**What to produce**
From the listing below, return every line with the string "CROSS" in it.

**Data in this exercise**
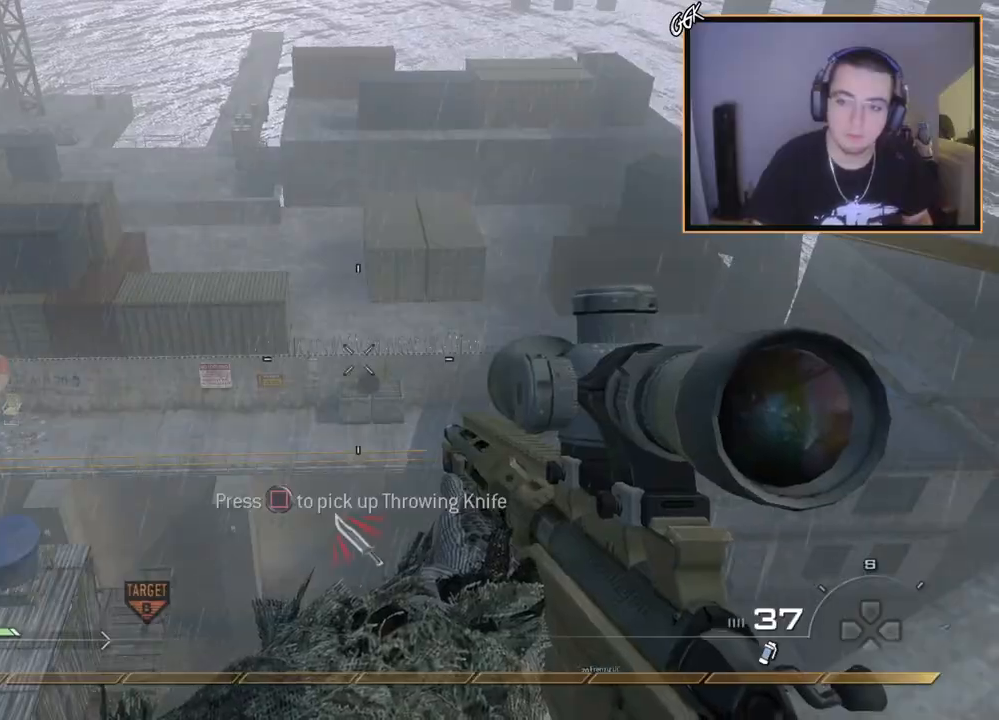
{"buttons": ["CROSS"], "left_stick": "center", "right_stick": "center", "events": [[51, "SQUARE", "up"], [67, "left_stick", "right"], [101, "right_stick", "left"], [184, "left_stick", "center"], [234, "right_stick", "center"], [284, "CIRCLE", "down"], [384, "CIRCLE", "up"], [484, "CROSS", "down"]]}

==

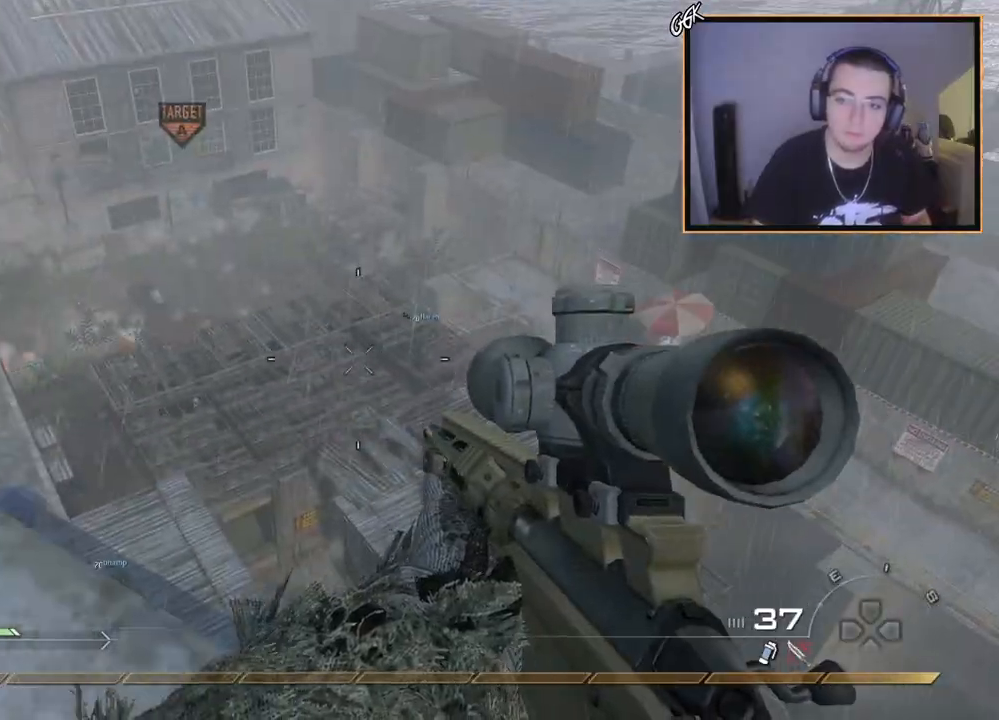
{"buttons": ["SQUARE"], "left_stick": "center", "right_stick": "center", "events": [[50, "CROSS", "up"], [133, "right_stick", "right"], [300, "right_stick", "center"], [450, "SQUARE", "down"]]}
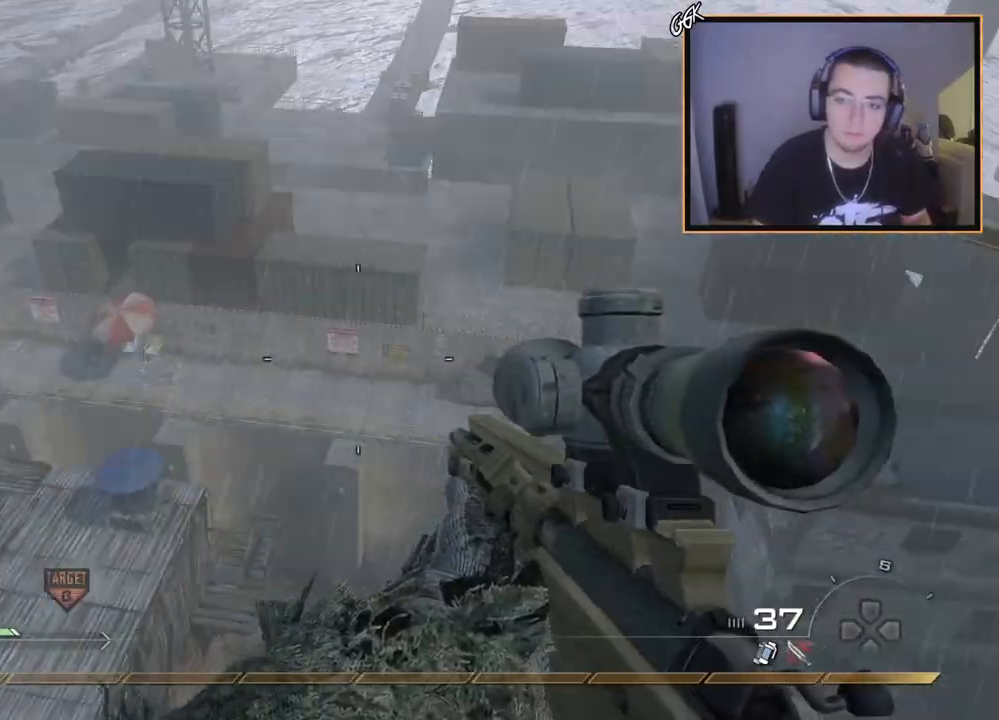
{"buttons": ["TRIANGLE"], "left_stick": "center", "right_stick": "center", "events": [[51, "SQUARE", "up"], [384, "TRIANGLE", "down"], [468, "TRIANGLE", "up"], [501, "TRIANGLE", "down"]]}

**Response to this exercise**
{"buttons": ["CROSS"], "left_stick": "center", "right_stick": "center", "events": [[51, "SQUARE", "up"], [67, "left_stick", "right"], [101, "right_stick", "left"], [184, "left_stick", "center"], [234, "right_stick", "center"], [284, "CIRCLE", "down"], [384, "CIRCLE", "up"], [484, "CROSS", "down"]]}
{"buttons": ["SQUARE"], "left_stick": "center", "right_stick": "center", "events": [[50, "CROSS", "up"], [133, "right_stick", "right"], [300, "right_stick", "center"], [450, "SQUARE", "down"]]}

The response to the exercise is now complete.